The woman from today’s gospel is no different. She encountered Jesus not in a monastery but in a familiar place — Jacob’s well. The well dated back nearly 2 millennia to the time of Jacob in the land of Samaria, in the town of Sychar, “near the plot of land that Jacob had given to his son Joseph” (John 4:5). It was familiar not only to the woman but to her ancestors who day after day, year after year, came to draw water.

Jesus presented the woman with a crossroads. He asked her to let go of the familiar and to draw water not from this spring that had served her and her people for years, but to draw living water, that is, water flowing from God’s endless spring of Wisdom. It is the Wisdom we hear about in our first reading, “I loved Her more than health and beauty; I preferred Her to the light of day, for Her countenance shone unceasingly.” (Wisdom 7:10)

The woman couldn’t believe what she was hearing from Jesus. “Who do you think you are?” she says to Jesus. (John 4:12). Perhaps she even wondered to herself, “Who do I think I am to receive this water?” Still, she waited and listened, longing for more.

And then she gets it.

She leaves her water jar behind and sets out. Her faith is being refounded – what it looks like, she’s not sure – but she sets out to live that refounding and share it with others.

Are we not at this same place? Are we not at a crossroads and being invited to leave the familiar and to set out for the new?

Even when the signs are clear, we don’t always know what to do or how to take a next step. When I stood at the crossroads – Encarnación to my left and the refoundation of San Jose on my right – I’m proud to say that I took the road most traveled. I turned left to Encarnación.

You see I love everything that Encarnación stands for. I love the peace and calm I feel. I love the cast-iron handle that I can grasp and pull open just as Teresa did some years ago. But I still had to go. I’d like to say that I set my face like flint and headed for San Jose, but instead I went into town, and sat in la plaza, surrounded by the night life of Ávila. I resigned myself to peanuts and beer.

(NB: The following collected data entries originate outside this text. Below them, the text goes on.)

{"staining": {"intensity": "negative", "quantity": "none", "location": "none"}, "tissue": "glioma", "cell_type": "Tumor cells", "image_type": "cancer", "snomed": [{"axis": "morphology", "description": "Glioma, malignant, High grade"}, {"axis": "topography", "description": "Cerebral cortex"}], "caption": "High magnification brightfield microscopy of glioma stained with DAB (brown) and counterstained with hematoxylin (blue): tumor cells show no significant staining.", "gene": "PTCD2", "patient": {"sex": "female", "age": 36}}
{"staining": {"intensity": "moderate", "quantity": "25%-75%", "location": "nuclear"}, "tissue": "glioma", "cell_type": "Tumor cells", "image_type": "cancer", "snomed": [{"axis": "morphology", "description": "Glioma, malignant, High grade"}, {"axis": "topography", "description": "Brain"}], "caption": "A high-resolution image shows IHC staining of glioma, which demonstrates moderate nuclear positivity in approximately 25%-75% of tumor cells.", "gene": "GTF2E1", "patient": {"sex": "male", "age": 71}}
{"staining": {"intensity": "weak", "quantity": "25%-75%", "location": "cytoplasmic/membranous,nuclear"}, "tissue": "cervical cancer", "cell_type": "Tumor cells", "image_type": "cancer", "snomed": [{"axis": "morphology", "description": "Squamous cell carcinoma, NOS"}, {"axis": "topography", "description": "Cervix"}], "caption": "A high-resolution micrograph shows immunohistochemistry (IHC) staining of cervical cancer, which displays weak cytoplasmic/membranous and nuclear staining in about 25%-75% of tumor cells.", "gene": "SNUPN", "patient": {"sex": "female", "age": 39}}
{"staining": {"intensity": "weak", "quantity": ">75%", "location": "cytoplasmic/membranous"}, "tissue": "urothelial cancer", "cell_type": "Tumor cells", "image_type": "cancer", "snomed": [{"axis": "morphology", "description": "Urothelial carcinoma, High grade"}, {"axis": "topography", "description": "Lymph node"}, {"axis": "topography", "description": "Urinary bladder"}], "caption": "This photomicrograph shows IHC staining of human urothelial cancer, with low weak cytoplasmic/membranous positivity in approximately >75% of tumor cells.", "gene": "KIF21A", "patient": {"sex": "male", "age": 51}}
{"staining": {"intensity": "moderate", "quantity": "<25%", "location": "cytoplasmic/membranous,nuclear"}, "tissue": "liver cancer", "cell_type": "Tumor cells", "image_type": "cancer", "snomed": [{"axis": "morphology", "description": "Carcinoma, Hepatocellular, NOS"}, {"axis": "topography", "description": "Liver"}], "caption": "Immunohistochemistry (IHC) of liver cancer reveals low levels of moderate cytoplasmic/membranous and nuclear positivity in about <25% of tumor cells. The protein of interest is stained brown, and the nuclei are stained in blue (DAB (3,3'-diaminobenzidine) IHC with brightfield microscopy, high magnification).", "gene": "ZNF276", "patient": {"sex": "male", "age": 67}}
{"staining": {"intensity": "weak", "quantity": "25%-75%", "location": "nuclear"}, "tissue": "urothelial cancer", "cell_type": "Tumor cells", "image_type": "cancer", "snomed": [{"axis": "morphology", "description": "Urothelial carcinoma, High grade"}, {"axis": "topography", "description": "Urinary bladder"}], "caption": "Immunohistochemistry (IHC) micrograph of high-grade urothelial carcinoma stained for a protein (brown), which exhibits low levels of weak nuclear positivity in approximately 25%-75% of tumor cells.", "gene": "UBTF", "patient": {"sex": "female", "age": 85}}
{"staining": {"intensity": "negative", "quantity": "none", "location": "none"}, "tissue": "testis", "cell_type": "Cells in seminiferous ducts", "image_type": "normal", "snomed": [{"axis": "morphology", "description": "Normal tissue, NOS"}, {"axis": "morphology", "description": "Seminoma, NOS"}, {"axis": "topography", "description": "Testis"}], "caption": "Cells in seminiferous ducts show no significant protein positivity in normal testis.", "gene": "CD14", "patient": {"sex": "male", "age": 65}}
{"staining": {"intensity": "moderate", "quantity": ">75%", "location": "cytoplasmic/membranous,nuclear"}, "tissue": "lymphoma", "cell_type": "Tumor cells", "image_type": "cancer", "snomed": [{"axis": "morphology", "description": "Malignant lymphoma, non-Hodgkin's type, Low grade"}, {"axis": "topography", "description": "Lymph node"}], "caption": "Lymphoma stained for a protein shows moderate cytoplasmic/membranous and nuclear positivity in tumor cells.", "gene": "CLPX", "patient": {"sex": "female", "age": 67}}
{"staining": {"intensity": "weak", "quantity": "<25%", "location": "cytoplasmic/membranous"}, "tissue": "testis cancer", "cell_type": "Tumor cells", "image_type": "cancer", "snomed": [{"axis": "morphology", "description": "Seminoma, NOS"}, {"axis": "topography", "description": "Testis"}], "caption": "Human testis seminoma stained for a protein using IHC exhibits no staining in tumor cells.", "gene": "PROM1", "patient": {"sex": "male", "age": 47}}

It is then that Teresa came and sat down beside me. Her presence is as unmistakable to me as our communion of IHM saints “dwelling now in light yet ever near”.

“Go,” she said. From Encarnación to San Jose. Go. From the walls to the city, to the fields to the rock-strewn paths and the sun-scorched plains. Go.”

For Teresa to go, for the woman at the well to go, and for us to go, we must draw richly from the well of living water. We must leave behind the familiar, leave behind even the water jug that has served us so well. What does this look like?

I’m reminded of a few stories I heard over the past few days:

  • the couple in their 60s who overnight find themselves to be parents and grandparents as they adopt a young woman and her child as their own
  • the school board who chooses to welcome with open arms a student who is transgendered
  • the religious sister who places her body literally in the crossfire of warring nations in order to ensure peace and safety for all
  • the middle-aged mechanic who in the midst of anxiety and depression, chooses not to give up on themselves

This is what it looks like to have living water flowing through you – to be open to and to live into God’s invitation to life, even when it seems unfamiliar, absurd, unpopular, or terrifying.

What crossroads are we at today – as individuals, as families and religious congregations, as nations and an earth community? Where are the wells inside of us and around us from which we are called to draw living water?

Wait and listen.

Then go …

… from Encarnación to San Jose. Go. From the walls to the city, to the fields to the rock-strewn paths and the sun-scorched plains. Go.